Выбрать главу

Унизительно-тягостные потянулись годы у Липранди. Пригрел его было прежний министр, хотя жалованье носило характер милостыни, а потом и умер, вовсе осиротив Липранди. Он все еще не чувствовал себя стариком и безумно хотел служить. Никуда его, никуда не брали. Началась война, он и туда попросился, — где, как не в Крымской кампании, сказаться незаурядному его опыту. Но и здесь от услуг его отказались под туманно благовидным предлогом. Выходило, что он не нужен никому.

И еще, что подбавляло масла в огонь уязвленного самолюбия: оставался Липранди по-прежнему мишенью для острот. Передавали, что известный острослов (хоть и разваливающийся старик, а язык по-прежнему, как бритва), услыхав однажды о Липранди, сказал кому-то: «А, это тот Липранди, которого выгнали за избыток усердия?» За такое и на дуэль не вызовешь.

Правда, вспомнили о нем однажды. Было это перед самой коронацией нового самодержца. Разнеслись внезапно темные слухи о смутном будто бы настроении народа в Москве. Готовятся, мол, кричать что-то, выступления собираются учинять с просьбами, жалобами и прочим, что совсем на таком празднике ни к чему. Не готовить ли батареи и картечь? И чего ожидать вообще? Отчего английский и австрийский посланники удалили из своих домов всю русскую прислугу? Чем несвязней и неопределенней были слухи, тем опаснее и достовернее они выглядели. Что-то готовилось к коронации, что-то глухо бродило и созревало.

А на самом деле было вот что. Группа начальствующих охранителей решила, как это часто делается (настолько часто, что и в литературе многократно описано), чтобы повысить свое влияние, закрепить репутацию, имитировать некую клубящуюся опасность, которую они своей бдительностью предотвратят.
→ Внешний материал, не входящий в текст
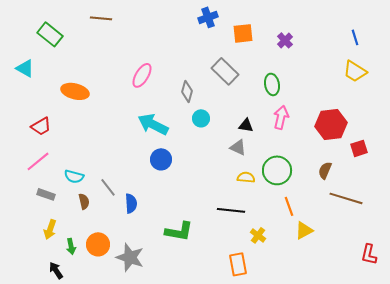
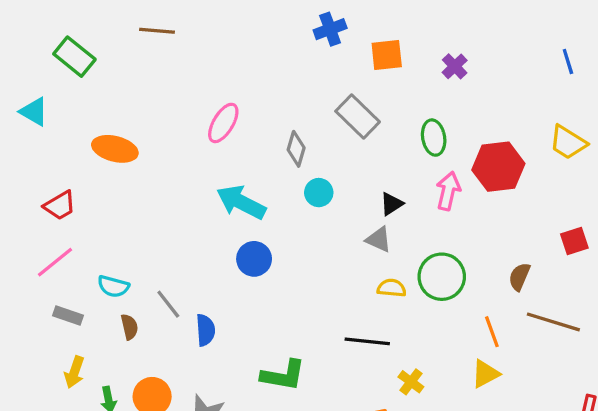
yellow trapezoid: (355, 71) -> (568, 142), moved
red hexagon: (331, 124) -> (498, 167), moved
black triangle: (246, 125) -> (392, 204), turned -42
orange line: (289, 206) -> (492, 332), moved

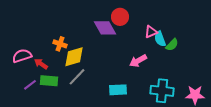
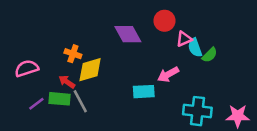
red circle: (120, 17) -> (164, 21), moved
red arrow: (41, 64) -> (67, 82), moved
gray line: (77, 77) -> (80, 101), moved, turned -72
cyan rectangle: (118, 90) -> (144, 92), moved

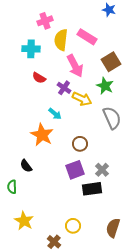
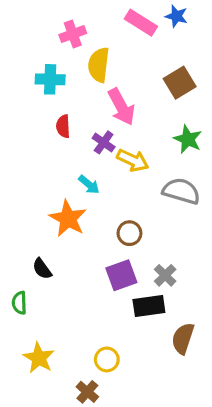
pink rectangle: (87, 37) -> (141, 23), moved
brown square: (111, 62) -> (180, 83), moved
red semicircle: (39, 78) -> (63, 126), turned 56
green star: (105, 86) -> (188, 139), moved
gray semicircle: (112, 118) -> (181, 191), turned -50
yellow circle: (73, 226) -> (107, 359), moved
brown semicircle: (113, 228) -> (183, 338), moved

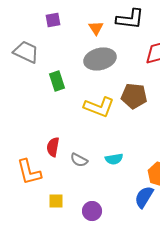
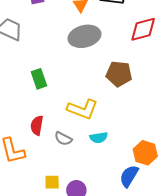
green rectangle: (57, 81) -> (39, 79), moved
yellow L-shape: (99, 107) -> (82, 109), moved
yellow square: (56, 201) -> (52, 182), moved

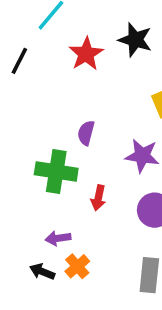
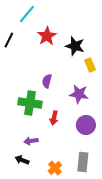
black star: (135, 40) -> (75, 46), moved
orange cross: (77, 266) -> (55, 168), moved

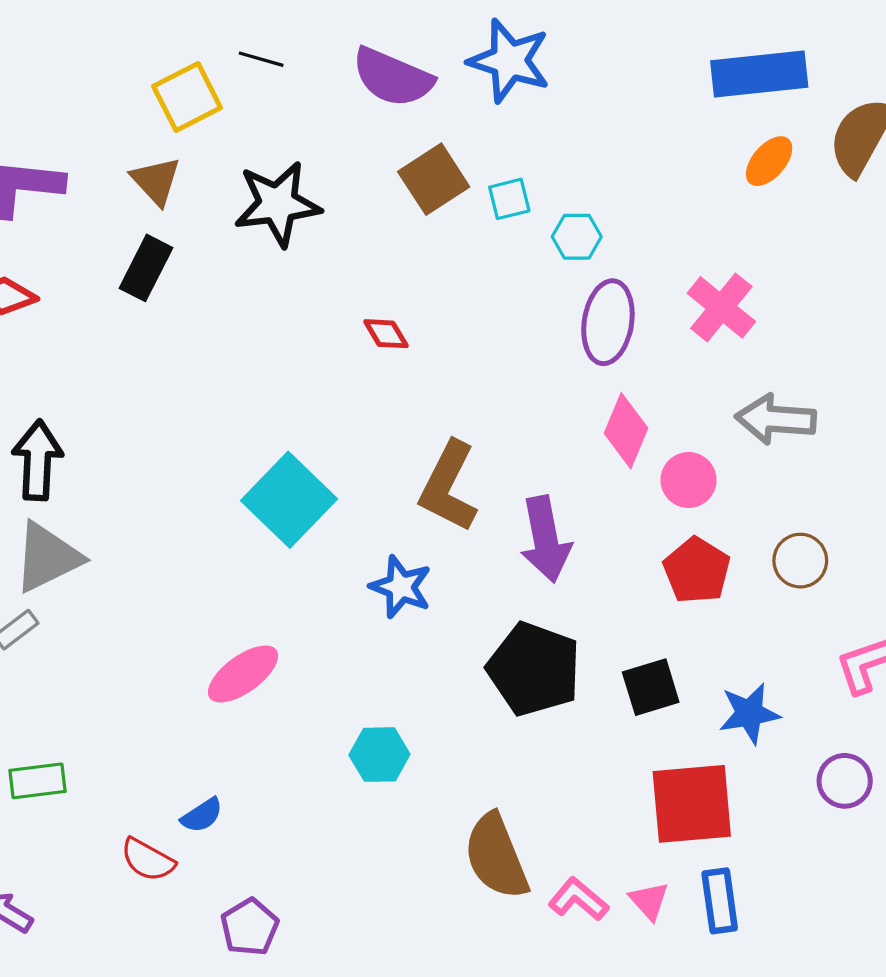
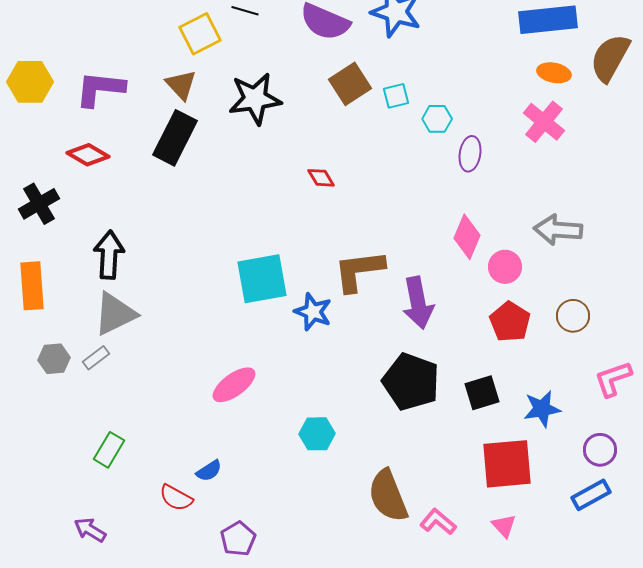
orange ellipse: (769, 161) -> (554, 73), turned 60
black rectangle: (146, 268) -> (175, 138), size x1.4
pink cross: (721, 307) -> (544, 122), moved
purple ellipse: (608, 322) -> (470, 154), moved, size x0.7
brown L-shape: (448, 487) -> (359, 271), turned 56
cyan square: (289, 500) -> (262, 279), turned 36
blue star: (401, 587) -> (313, 312), moved
green rectangle: (38, 781) -> (109, 450), turned -52
pink triangle: (649, 901) -> (504, 526), moved
blue rectangle: (720, 901) -> (591, 495), moved, turned 69

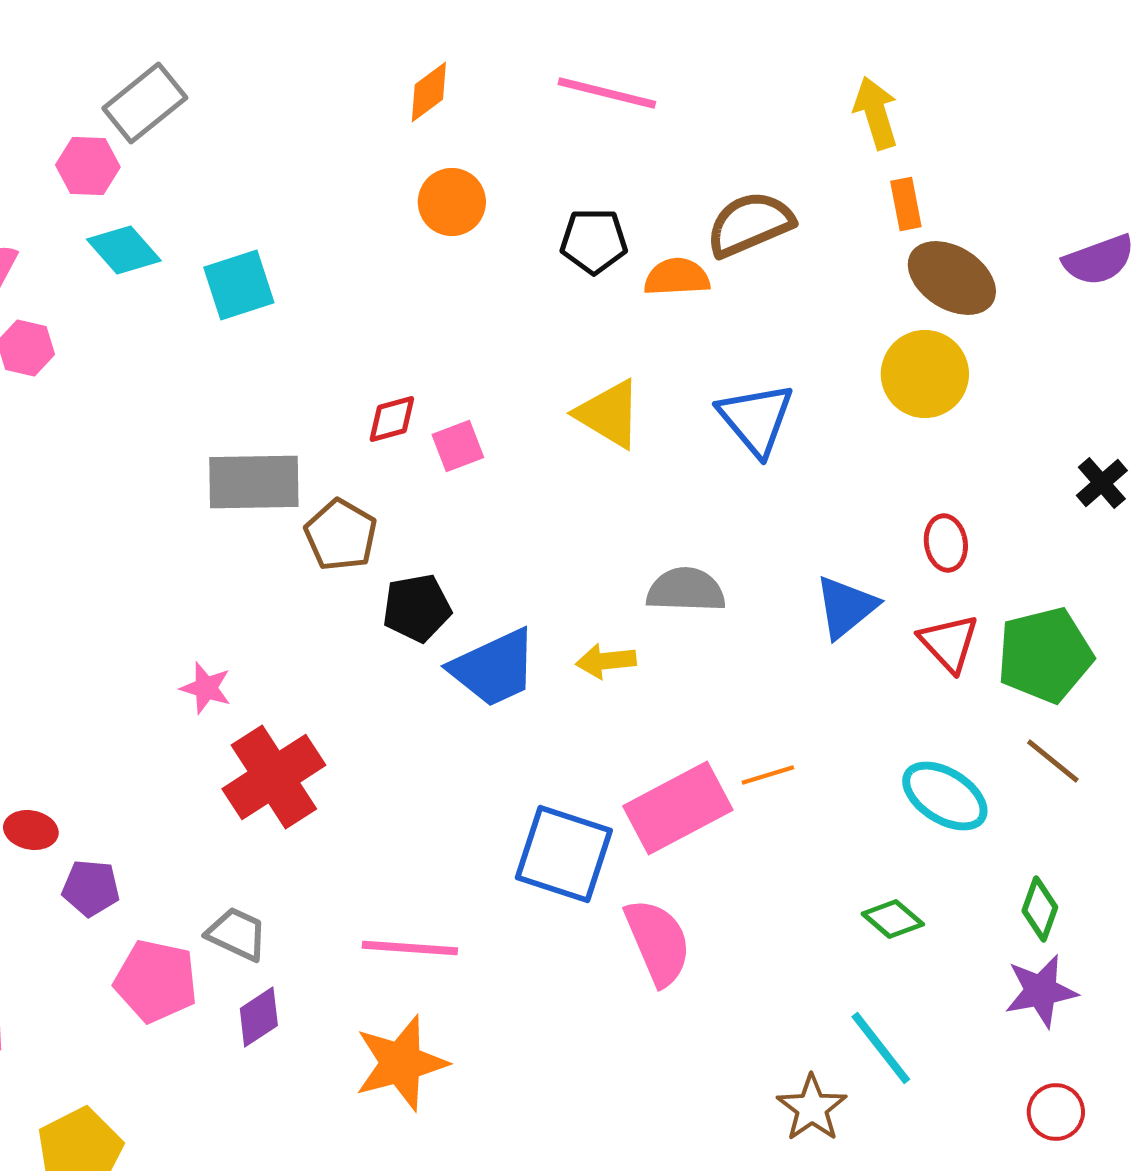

Тут и вспомнили о старом Липранди. Во-первых, он на все смотрел, как известно, с черной точки, преувеличивая угрозу и значение. Во-вторых, ему ретивость проявить тоже весьма с руки. Ну а главное — кто осмелится утверждать, что ничего нет, если вдруг появится нечто? Успокоителю тогда несдобровать. Так что со всех точек зрения именно Липранди здесь подвести не мог: а то, что ничего на коронации не произойдет, легко объяснилось бы вовремя и замечательно принятыми мерами. Награды, благодарности, репутации.

Липранди поехал в Москву. Промахнулись устроители лишь в одном: слишком честен был Иван Петрович Липранди, заскорузло и безнадежно честен. И никакой государственно-разумной гибкости не проявил, безнадежно и навсегда упуская последний, спасительный шанс. Вздором оказались все слухи, что и донес он исправно и обстоятельно. И всю замечательную паутину, на которой столько качалось сладкого, заветного и позвякивающего, дерзко и глупо порвал старик. И, конечно, прав оказался, спокойно и воодушевленно прошла коронация. Но раньше это вменилось бы в заслугу предусмотрительности, а теперь — не историческую же обстановку в стране награждать орденами и денежными премиями. Плакали-пропали редкостные возможности. Кто виноват? Опять Липранди. Надо сказать, ему потом намекнули, какие ожидания нарушил, но он и ухом не повел. Каменный, устаревший тип.